The data section start

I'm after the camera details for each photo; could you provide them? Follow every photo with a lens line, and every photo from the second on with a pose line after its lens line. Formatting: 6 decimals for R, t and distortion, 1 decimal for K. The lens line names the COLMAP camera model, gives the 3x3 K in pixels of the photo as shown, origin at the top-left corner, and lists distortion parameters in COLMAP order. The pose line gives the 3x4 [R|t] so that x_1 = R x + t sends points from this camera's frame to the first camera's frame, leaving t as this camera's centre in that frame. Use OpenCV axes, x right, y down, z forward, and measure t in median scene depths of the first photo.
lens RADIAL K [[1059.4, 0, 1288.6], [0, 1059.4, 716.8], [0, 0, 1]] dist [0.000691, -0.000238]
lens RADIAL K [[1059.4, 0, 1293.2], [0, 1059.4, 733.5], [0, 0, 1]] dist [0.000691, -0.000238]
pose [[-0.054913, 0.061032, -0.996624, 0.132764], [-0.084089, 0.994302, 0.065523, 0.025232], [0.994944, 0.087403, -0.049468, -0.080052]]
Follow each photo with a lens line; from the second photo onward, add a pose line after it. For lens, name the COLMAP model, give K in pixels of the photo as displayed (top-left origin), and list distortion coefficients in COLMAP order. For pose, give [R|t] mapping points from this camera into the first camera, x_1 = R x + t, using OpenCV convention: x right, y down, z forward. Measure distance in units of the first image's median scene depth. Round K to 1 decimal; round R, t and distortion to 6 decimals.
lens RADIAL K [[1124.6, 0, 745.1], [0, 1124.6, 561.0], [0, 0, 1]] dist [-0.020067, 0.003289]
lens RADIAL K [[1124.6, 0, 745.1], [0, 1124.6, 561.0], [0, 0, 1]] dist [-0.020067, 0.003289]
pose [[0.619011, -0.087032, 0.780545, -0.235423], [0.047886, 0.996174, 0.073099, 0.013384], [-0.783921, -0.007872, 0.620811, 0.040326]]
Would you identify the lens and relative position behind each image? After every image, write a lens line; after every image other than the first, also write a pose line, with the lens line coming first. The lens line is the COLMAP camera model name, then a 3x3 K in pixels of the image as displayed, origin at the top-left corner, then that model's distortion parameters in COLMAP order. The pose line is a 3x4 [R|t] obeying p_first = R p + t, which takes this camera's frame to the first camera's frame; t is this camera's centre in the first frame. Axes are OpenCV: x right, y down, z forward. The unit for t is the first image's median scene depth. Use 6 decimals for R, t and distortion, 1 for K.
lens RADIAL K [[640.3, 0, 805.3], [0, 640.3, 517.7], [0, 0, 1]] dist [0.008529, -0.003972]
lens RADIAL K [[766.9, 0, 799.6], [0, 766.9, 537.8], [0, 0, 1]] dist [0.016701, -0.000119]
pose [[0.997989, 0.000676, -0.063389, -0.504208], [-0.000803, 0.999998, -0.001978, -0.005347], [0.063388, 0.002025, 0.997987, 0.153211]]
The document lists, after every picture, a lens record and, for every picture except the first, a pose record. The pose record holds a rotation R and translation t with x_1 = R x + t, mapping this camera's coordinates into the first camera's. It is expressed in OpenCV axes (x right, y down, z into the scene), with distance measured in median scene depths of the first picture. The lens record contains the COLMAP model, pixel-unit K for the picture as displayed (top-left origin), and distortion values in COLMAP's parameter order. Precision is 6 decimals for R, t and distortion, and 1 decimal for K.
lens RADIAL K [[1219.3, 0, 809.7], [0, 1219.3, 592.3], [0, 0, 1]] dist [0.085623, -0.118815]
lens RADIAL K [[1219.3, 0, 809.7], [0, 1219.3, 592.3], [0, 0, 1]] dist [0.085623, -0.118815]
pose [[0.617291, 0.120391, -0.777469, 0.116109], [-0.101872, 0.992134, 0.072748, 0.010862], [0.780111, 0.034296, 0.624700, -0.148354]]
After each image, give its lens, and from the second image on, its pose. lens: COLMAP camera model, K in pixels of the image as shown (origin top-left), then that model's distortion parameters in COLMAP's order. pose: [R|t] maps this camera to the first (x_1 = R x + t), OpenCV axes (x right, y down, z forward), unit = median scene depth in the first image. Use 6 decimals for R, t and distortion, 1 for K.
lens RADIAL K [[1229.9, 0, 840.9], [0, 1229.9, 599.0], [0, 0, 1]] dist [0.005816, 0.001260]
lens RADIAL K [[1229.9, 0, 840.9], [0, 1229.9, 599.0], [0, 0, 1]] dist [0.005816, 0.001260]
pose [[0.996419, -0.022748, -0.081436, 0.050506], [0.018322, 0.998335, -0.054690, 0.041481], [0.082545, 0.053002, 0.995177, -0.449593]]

The data section end

▶ _Task description_:
Reproduce every line of the records above, word for word and number for number.

▶ _Answer below_:
I'm after the camera details for each photo; could you provide them? Follow every photo with a lens line, and every photo from the second on with a pose line after its lens line. Formatting: 6 decimals for R, t and distortion, 1 decimal for K. The lens line names the COLMAP camera model, gives the 3x3 K in pixels of the photo as shown, origin at the top-left corner, and lists distortion parameters in COLMAP order. The pose line gives the 3x4 [R|t] so that x_1 = R x + t sends points from this camera's frame to the first camera's frame, leaving t as this camera's centre in that frame. Use OpenCV axes, x right, y down, z forward, and measure t in median scene depths of the first photo.
lens RADIAL K [[1059.4, 0, 1288.6], [0, 1059.4, 716.8], [0, 0, 1]] dist [0.000691, -0.000238]
lens RADIAL K [[1059.4, 0, 1293.2], [0, 1059.4, 733.5], [0, 0, 1]] dist [0.000691, -0.000238]
pose [[-0.054913, 0.061032, -0.996624, 0.132764], [-0.084089, 0.994302, 0.065523, 0.025232], [0.994944, 0.087403, -0.049468, -0.080052]]
Follow each photo with a lens line; from the second photo onward, add a pose line after it. For lens, name the COLMAP model, give K in pixels of the photo as displayed (top-left origin), and list distortion coefficients in COLMAP order. For pose, give [R|t] mapping points from this camera into the first camera, x_1 = R x + t, using OpenCV convention: x right, y down, z forward. Measure distance in units of the first image's median scene depth. Round K to 1 decimal; round R, t and distortion to 6 decimals.
lens RADIAL K [[1124.6, 0, 745.1], [0, 1124.6, 561.0], [0, 0, 1]] dist [-0.020067, 0.003289]
lens RADIAL K [[1124.6, 0, 745.1], [0, 1124.6, 561.0], [0, 0, 1]] dist [-0.020067, 0.003289]
pose [[0.619011, -0.087032, 0.780545, -0.235423], [0.047886, 0.996174, 0.073099, 0.013384], [-0.783921, -0.007872, 0.620811, 0.040326]]
Would you identify the lens and relative position behind each image? After every image, write a lens line; after every image other than the first, also write a pose line, with the lens line coming first. The lens line is the COLMAP camera model name, then a 3x3 K in pixels of the image as displayed, origin at the top-left corner, then that model's distortion parameters in COLMAP order. The pose line is a 3x4 [R|t] obeying p_first = R p + t, which takes this camera's frame to the first camera's frame; t is this camera's centre in the first frame. Axes are OpenCV: x right, y down, z forward. The unit for t is the first image's median scene depth. Use 6 decimals for R, t and distortion, 1 for K.
lens RADIAL K [[640.3, 0, 805.3], [0, 640.3, 517.7], [0, 0, 1]] dist [0.008529, -0.003972]
lens RADIAL K [[766.9, 0, 799.6], [0, 766.9, 537.8], [0, 0, 1]] dist [0.016701, -0.000119]
pose [[0.997989, 0.000676, -0.063389, -0.504208], [-0.000803, 0.999998, -0.001978, -0.005347], [0.063388, 0.002025, 0.997987, 0.153211]]
The document lists, after every picture, a lens record and, for every picture except the first, a pose record. The pose record holds a rotation R and translation t with x_1 = R x + t, mapping this camera's coordinates into the first camera's. It is expressed in OpenCV axes (x right, y down, z into the scene), with distance measured in median scene depths of the first picture. The lens record contains the COLMAP model, pixel-unit K for the picture as displayed (top-left origin), and distortion values in COLMAP's parameter order. Precision is 6 decimals for R, t and distortion, and 1 decimal for K.
lens RADIAL K [[1219.3, 0, 809.7], [0, 1219.3, 592.3], [0, 0, 1]] dist [0.085623, -0.118815]
lens RADIAL K [[1219.3, 0, 809.7], [0, 1219.3, 592.3], [0, 0, 1]] dist [0.085623, -0.118815]
pose [[0.617291, 0.120391, -0.777469, 0.116109], [-0.101872, 0.992134, 0.072748, 0.010862], [0.780111, 0.034296, 0.624700, -0.148354]]
After each image, give its lens, and from the second image on, its pose. lens: COLMAP camera model, K in pixels of the image as shown (origin top-left), then that model's distortion parameters in COLMAP's order. pose: [R|t] maps this camera to the first (x_1 = R x + t), OpenCV axes (x right, y down, z forward), unit = median scene depth in the first image. Use 6 decimals for R, t and distortion, 1 for K.
lens RADIAL K [[1229.9, 0, 840.9], [0, 1229.9, 599.0], [0, 0, 1]] dist [0.005816, 0.001260]
lens RADIAL K [[1229.9, 0, 840.9], [0, 1229.9, 599.0], [0, 0, 1]] dist [0.005816, 0.001260]
pose [[0.996419, -0.022748, -0.081436, 0.050506], [0.018322, 0.998335, -0.054690, 0.041481], [0.082545, 0.053002, 0.995177, -0.449593]]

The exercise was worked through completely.